GIVEN DATA =
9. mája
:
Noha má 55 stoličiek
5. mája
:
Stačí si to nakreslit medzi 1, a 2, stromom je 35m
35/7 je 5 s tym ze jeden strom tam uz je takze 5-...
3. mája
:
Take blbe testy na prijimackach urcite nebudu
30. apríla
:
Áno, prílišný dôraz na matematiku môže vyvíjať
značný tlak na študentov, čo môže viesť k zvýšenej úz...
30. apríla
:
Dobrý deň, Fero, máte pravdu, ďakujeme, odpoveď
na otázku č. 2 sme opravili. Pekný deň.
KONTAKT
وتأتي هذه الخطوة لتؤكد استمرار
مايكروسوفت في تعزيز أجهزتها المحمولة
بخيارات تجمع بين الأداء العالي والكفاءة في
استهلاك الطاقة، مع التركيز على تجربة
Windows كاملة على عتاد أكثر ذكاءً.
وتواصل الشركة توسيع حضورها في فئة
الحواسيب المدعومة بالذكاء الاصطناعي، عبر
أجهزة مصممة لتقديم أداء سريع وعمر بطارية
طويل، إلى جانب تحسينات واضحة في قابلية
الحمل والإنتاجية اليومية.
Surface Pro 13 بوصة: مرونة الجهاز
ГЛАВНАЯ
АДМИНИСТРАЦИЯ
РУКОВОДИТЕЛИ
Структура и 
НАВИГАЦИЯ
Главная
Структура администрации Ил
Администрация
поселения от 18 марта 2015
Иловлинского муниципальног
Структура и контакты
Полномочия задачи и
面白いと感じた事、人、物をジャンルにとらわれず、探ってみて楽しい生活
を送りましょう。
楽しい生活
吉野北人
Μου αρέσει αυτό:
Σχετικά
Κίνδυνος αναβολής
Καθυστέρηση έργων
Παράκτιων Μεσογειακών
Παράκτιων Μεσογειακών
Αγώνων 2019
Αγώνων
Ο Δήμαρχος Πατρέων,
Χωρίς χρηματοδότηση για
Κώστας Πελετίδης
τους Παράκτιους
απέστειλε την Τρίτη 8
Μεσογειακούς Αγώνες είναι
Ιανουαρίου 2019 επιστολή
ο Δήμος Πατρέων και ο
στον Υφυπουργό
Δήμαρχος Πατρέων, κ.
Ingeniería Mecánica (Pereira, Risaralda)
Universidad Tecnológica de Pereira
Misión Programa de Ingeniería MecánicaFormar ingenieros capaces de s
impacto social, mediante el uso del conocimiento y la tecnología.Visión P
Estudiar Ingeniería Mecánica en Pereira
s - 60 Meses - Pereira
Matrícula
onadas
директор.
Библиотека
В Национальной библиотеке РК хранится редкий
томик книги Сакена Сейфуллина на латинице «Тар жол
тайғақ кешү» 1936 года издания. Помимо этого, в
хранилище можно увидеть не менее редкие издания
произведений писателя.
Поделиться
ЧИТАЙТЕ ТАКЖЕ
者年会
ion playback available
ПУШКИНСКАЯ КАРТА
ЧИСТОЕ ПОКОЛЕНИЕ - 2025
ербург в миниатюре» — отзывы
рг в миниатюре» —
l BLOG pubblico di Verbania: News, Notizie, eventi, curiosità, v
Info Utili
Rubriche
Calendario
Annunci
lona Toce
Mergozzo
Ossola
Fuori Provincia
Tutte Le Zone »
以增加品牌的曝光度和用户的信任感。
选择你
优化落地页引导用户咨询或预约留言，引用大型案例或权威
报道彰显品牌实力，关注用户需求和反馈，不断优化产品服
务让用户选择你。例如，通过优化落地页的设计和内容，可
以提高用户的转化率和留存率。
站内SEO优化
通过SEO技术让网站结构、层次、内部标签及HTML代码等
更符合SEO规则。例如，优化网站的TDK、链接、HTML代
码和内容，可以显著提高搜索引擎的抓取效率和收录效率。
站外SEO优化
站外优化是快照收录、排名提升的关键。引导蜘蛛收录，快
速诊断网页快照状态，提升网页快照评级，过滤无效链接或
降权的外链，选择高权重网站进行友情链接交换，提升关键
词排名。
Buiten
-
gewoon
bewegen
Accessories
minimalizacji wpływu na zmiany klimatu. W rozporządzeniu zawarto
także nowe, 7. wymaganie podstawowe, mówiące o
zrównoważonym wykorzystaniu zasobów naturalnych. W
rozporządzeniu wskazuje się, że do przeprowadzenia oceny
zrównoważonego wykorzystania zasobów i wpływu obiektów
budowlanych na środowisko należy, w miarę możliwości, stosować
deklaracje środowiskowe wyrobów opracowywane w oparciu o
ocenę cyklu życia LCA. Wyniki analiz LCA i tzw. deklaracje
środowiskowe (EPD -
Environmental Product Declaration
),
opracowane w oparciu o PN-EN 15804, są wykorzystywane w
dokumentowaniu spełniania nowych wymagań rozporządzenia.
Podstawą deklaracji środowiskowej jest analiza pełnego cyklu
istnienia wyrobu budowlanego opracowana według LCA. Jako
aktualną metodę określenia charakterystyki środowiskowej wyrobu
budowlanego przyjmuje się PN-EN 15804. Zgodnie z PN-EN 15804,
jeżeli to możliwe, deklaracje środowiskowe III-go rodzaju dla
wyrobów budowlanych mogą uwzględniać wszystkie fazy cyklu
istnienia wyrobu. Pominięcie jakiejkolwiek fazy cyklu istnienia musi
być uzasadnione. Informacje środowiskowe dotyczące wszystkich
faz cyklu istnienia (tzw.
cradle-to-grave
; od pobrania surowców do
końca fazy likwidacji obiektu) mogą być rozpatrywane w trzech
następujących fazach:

ACTION ITEM =
Bring together all lines from the listing that contain the word "deklaracje".

EXPECTED ANSWER =
deklaracje środowiskowe wyrobów opracowywane w oparciu o
ocenę cyklu życia LCA. Wyniki analiz LCA i tzw. deklaracje
jeżeli to możliwe, deklaracje środowiskowe III-go rodzaju dla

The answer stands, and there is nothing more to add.